The findings of this investigation demonstrated that the population size of the cities, the socioeconomic status of the population and the availability of public dental services influence the risk of hospitalization due to oral cancer in Brazil. Two previous studies have developed similar analyses of oral cancer rates, involving socioeconomic characteristics and dental coverage in the SUS among the regions and states of Brazil13,15. However, the present study considered for analysis a more comprehensive period and all cities in the country as sample units.
It was shown that cities with large populations and high M-HDI had a higher frequency of hospitalized cases of oral cancer. In general, larger, and more developed cities have a better structured health service network, with greater encouragement and training of professionals for active disease tracking15,16. In addition, the population of those cities has higher life expectancy, which increases the proportion of the risk group for advanced age, in addition to greater access to diagnosis and hospitalization17,18. Inverse associations between HDI and oral cancer were found in studies that evaluated mortality rates9,10,18. These findings show that the largest number of oral cancer cases is concentrated in more developed regions. However, mortality is higher in less developed areas, revealing the impact of social inequalities on the prognosis of the disease19.

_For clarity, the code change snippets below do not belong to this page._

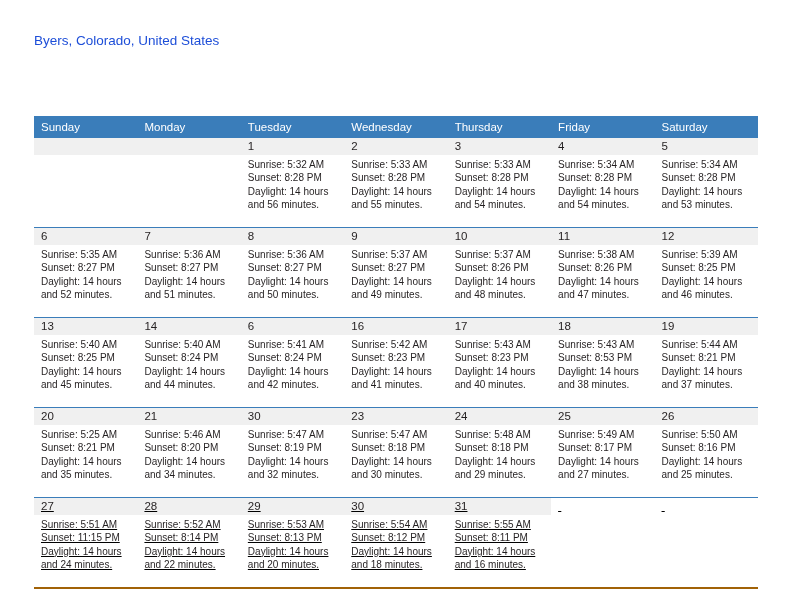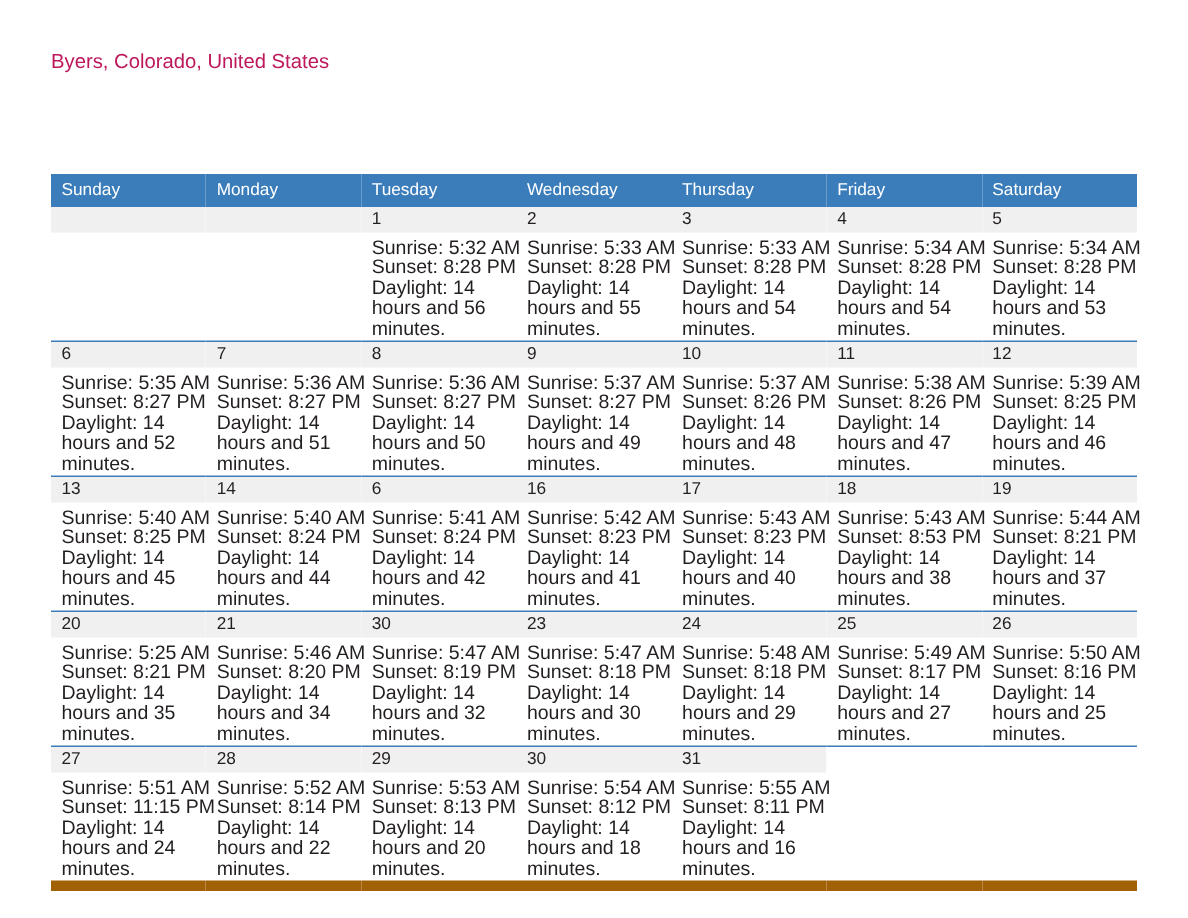--- a/index.html
+++ b/index.html
@@ -78,7 +78,7 @@
   }
   .cal-subtitle {
     font-size: 13.5px;
-    color: #be185d;
+    color: #1d4ed8;
     line-height: 18px;
     margin-top: 10px;
     white-space: nowrap;

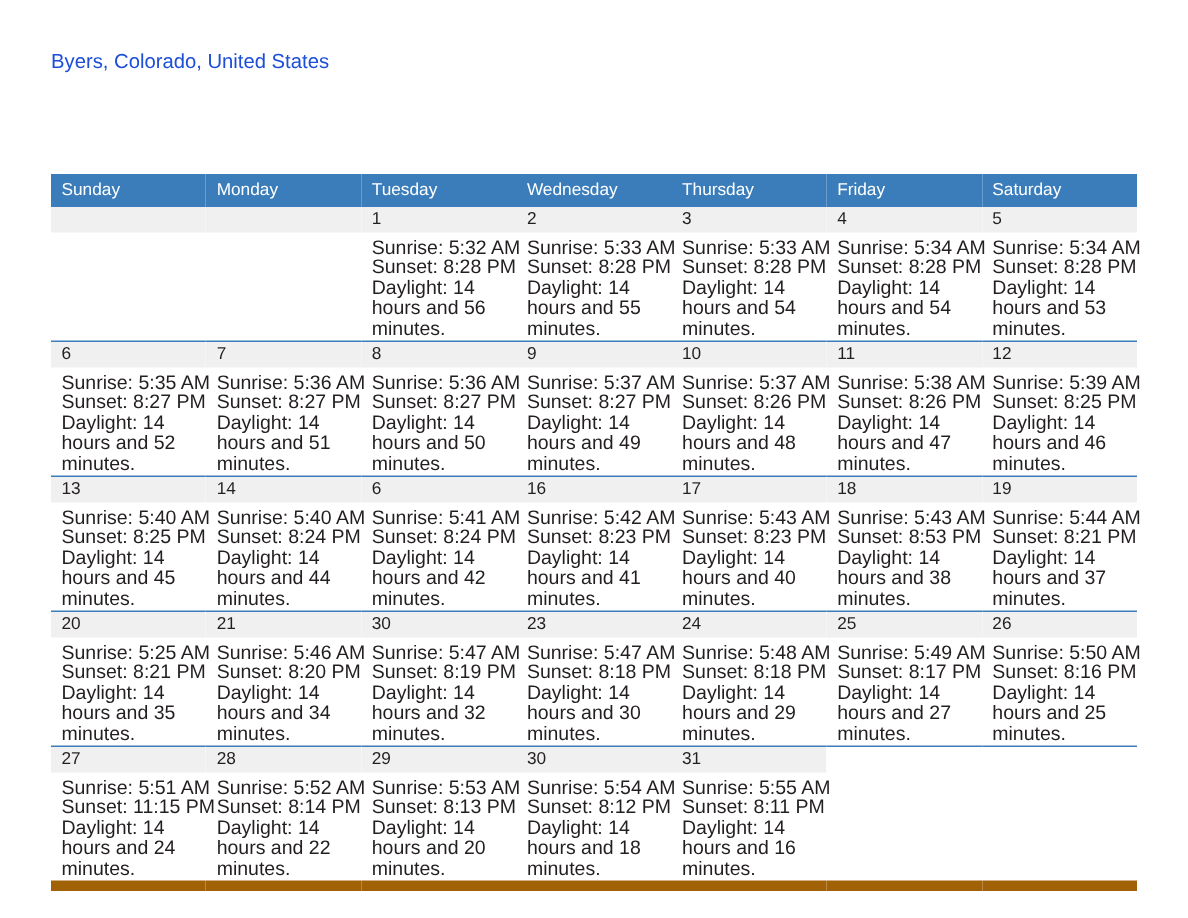--- a/index.html
+++ b/index.html
@@ -132,7 +132,7 @@
   }
   .info {
     padding: 3px 5px 0 7px;
-    font-size: 13px;
+    font-size: 10px;
     line-height: 13.4px;
     color: #231f20;
   }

This analysis revealed that cities with strong inequality in the income distribution have a higher risk of presenting hospitalized cases of oral cancer. Socioeconomically disadvantaged individuals are often diagnosed with lesions in advanced clinical stages and with cervical metastases, which require complex treatments performed in the hospital setting8. Previous studies that used regions and states as sample units found no association between the Gini coefficient and oral cancer rates13,15. However, other studies with more specific and similar populations, considering cities and neighborhoods, were able to detect a positive association between income inequality and oral cancer, like the present study20,21.
The average number of hospitalized cases of oral cancer increased as of 2004, coinciding with the implementation of the NOHP in Brazil. This relation is explained by the increase in the frequency of diagnoses in the SUS, as well as referral to hospital units and registration of cases in the information systems22. The scenario observed before this policy was characterized by a curative and individualized dental care model, centered on private services23. With its implementation, prevention started guiding oral health care, and procedures for detecting changes in the oral mucosa and biopsies started to be recommended in primary care and in the DSC24.
The lower coverage of oral health in primary care and the absence of DSC are related to the higher risk of hospitalization for oral cancer, according to the findings of this investigation. Studies have also found similar impacts of these variables on oral cancer mortality rates in Brazil in recent decades13,15. The lack of access to health services is one of the main factors related to the delay in the diagnosis of oral cancer, which often results in the need for more aggressive and mutilating treatments, reducing the individual's survival25.
Since the dentist in primary care acts as the entrance to the health system and the longitudinal character of this assistance in the SUS, it is able to develop educational actions to combat behavioral risk factors and self-detection of lesions through oral self-examination26. The DSC complement the assistance offered in primary care, representing the reference unit for suspected cases27. The relation between a greater number of DSC and a lower number of hospitalized cancer cases may indicate advances in terms of problem-solving, suggesting a higher frequency of cases detected in early stages, and reducing demand in hospital units. Additional studies should be conducted to verify the effects of the organization of the oral cancer care network in the country.
Despite the advances observed, some barriers still make it difficult to face oral cancer in Brazil. Some problems are inherent to the health system as a whole, which refer to insufficient coverage, unequal distribution of health care units and a decrease in government investments in health in recent years, with the advance of austerity policies14,15. The lack of training and insecurity of professionals in relation to the diagnosis of malignant lesions and biopsies should also be highlighted24. Furthermore, the global pandemic of Covid-19, in 2020, which required measures of social distance, as well as itslong-term impacts can contribute to the increase of cases that are diagnosed later28.
The present study has some limitations. The use of secondary data reduces the researchers' control over the registration of information systems, which may represent a bias. Due to its observational design, this study suggests associations, but it is not the most appropriate for establishing cause and effect relationships. The study considered population data, and the phenomenon of ecological fallacy may occur if its findings are interpreted at individual levels. Oral cancer is a complex disease, strongly influenced by behavioral risk factors, which are not fully explained by individuals' socioeconomic characteristics. Future studies must be developed considering these aspects as well. The use of official information systems, analysis at a city level throughout Brazil, the large sample size used, and the long period of analysis are strengths of this investigation. In addition, the survival analysis verified by the Hazard Ratio measure also characterizes the pioneer nature of this study.
Taking this into account, the expansion of oral health coverage in primary and specialized care, especially in the sense of equity, prioritizing populations in socioeconomic vulnerability, are essential strategies for improving the epidemiological scenario of oral cancer in Brazil13,24. In this sense, some urgent measures are highlighted, such as the increase in government investments in health, the implementation of public policies to combat social inequalities, the control of behavioral risk factors for oral cancer, the training of oral health professionals in the early identification of precancerous lesions and the expansion of health education measures for the general population.